Petty pilfering is unfortunately something we have come to expect in the course of our daily lives. I should never leave anything outside and I should have learnt this. But the battery and the pool cleaner?Show me someone who brings those things inside every night and I will show you someone who needs serious medical attention.
And then one night I spotted a face at my front window peering in. It was late and I was frightened. To cut a long story short, the armed response guys caught the intruder running down the street– largely because the square of fabric stuck to my fence spikes exactly matched the hole in his jeans. You try and explain that one.
He had been out on a scouting expedition for more loot in order to feed his heroin habit. The fact that the very large and bulky armed response guy had him by the collar of his shirt made the admission of guilt more readily forthcoming, no doubt.
I was ready to lay charges, until I found out it would mean nothing except a night in the cells – and there he goes. And furious with me to boot. What made me hesitate wasn’t just that – turns out he is the son of the neighbours and has lived behind me for 22 years.
When I moved in here he was still in nappies.
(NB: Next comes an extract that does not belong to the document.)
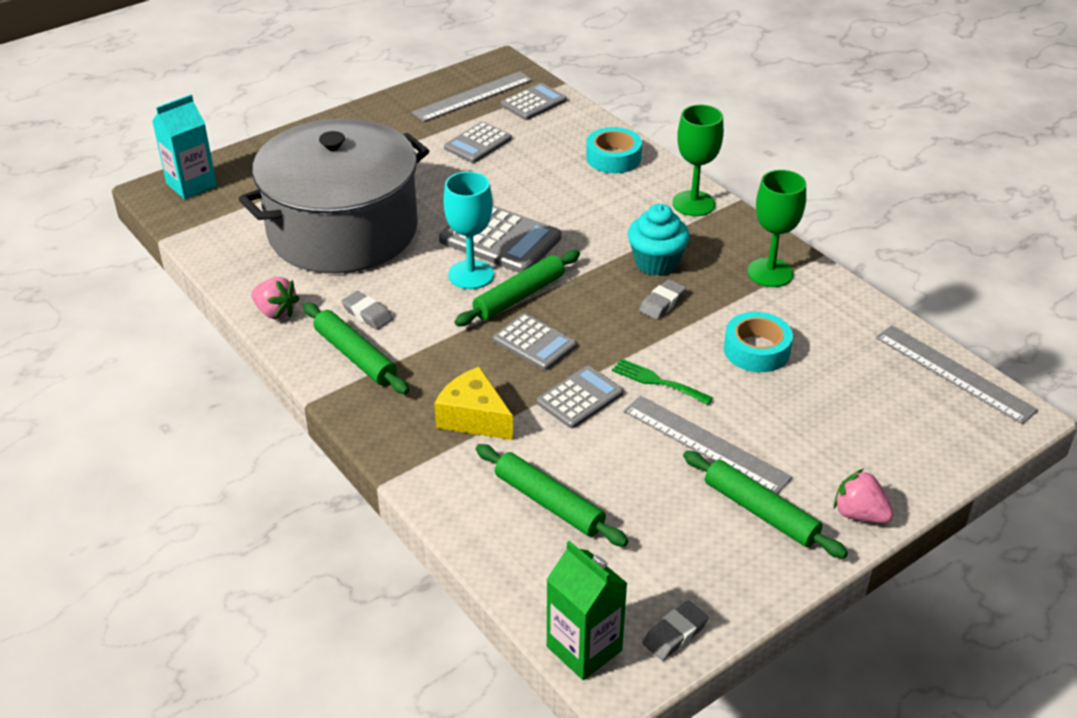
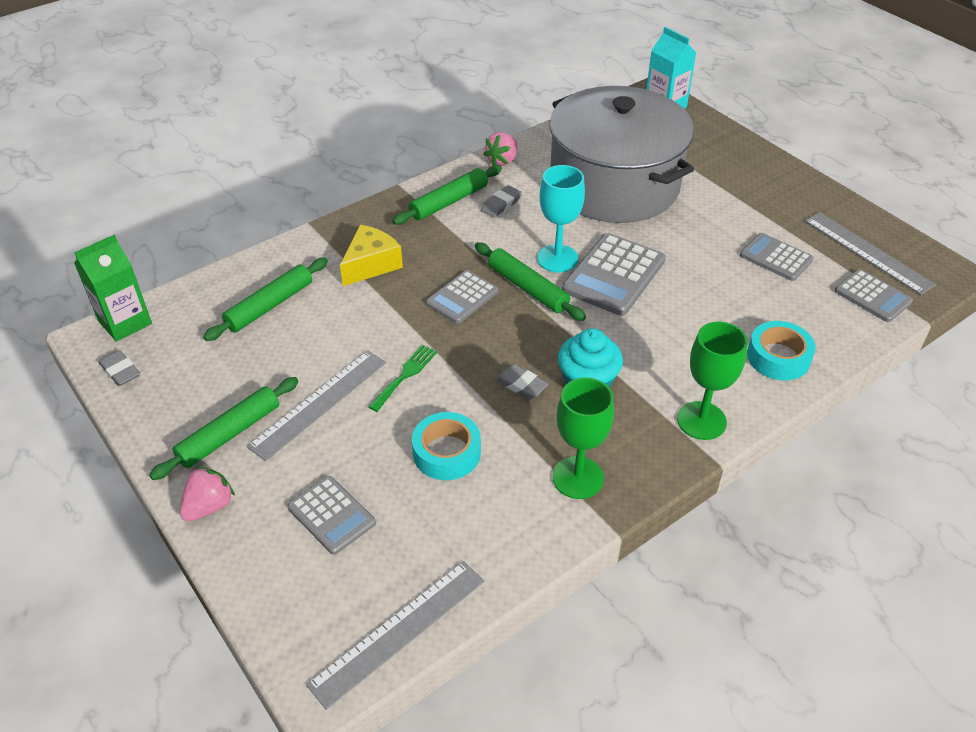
camera: 90 degrees right, 5 degrees up
(580, 398) = (388, 325): grey calculator -> grey calculator (331, 515)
That solved the mystery of how on earth the thief always knew when there was anything to steal in the backyard, and when I was out – he just looked over the wall.
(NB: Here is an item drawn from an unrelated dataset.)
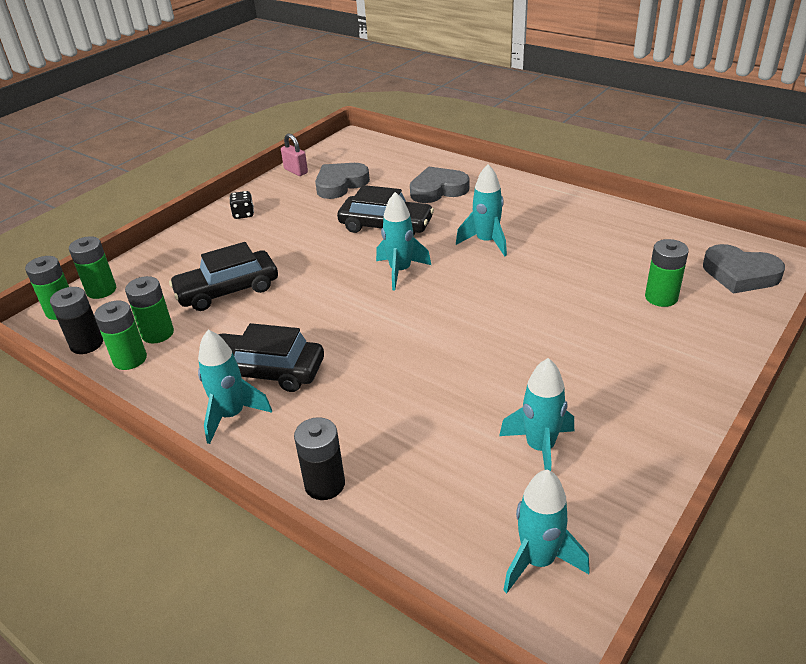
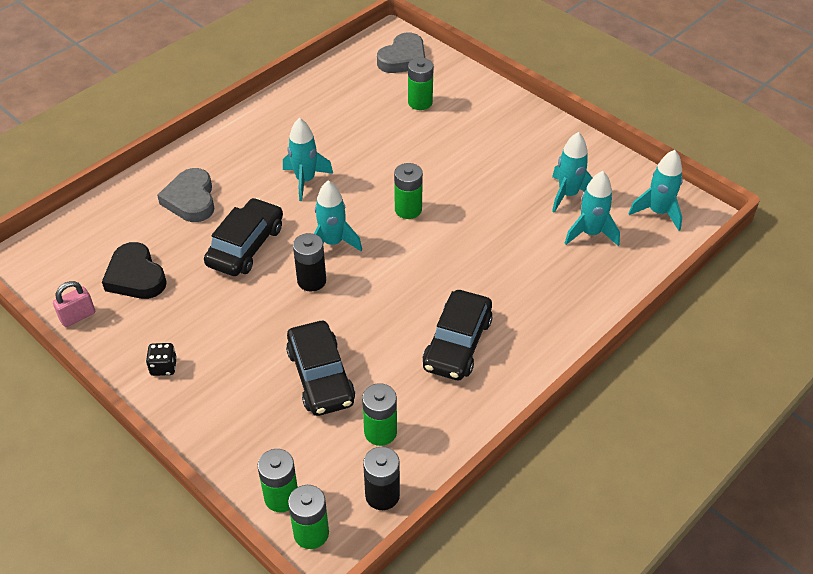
camera: 85 degrees left, 10 degrees up
(130, 359) = (417, 451): green battery -> green battery (408, 209)
(232, 415) = (510, 366): turquoise rocket -> turquoise rocket (590, 233)
(325, 484) = (591, 308): black battery -> black battery (311, 280)
(340, 184) = (136, 276): grey heart -> black heart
So I spent more than R15 000 upping my security, changing my house into a suburban equivalent of Fort Knox. And threatened to lay a separate charge for each theft if anything goes missing again.
For six months all was quiet – and now small things have started to disappear off the line again. Heroin is a hard taskmaster, I take it. How he gets over the wall (8 feet high with nasty spikes) is anyone’s guess, but I suppose if you’re as high as a kite anything is possible.
So what now? I don’t know.
He’s 24, a complete addict who steals from the neighbours, and presumably terrorises his poor granny with whom he lives, and he has never worked. He hangs out with a dicey crowd and a picture of him has appeared on our Neighbourhood Watch Whatsapp group where someone called him the ‘neighbourhood bad boy’.
I doubt if his family can afford rehab, or if it would work, or whether he would want it to. Addiction is a tough nut to crack. Drugs are readily available more or less anywhere to anyone who wants them at low prices.
I feel sorry for him, but I hate being a victim of theft. So what now? Laying charges as I threatened to do (it’s been done by others against him to no avail), putting up electric fencing, moving elsewhere (and who knows who might be living next door?) or just making sure there is never anything at all to steal in the backyard? I just don’t know.
The problem is actually much wider than just my blemished insurance claim record: a culture of instant gratification that persists, addiction as a result of self-medication for a variety of mental health issues, gang activity and ineffective policing, the violence and crime that feed drug use, a lack of hope among the younger generation.
All I know is that I am not going to be able to solve any of these above-mentioned problems. Not today, anyway. What I do know is that my next set of towels will be from PEP stores and not Woolworths, and I am starting to read articles on how to introduce a Rottweiler puppy into a house with three adult cats.
And if I am forced to look on the bright side of life, as we so often are, he could have been on tik, in which case I might not have been writing this column at all.
Susan Erasmus is a freelance writer.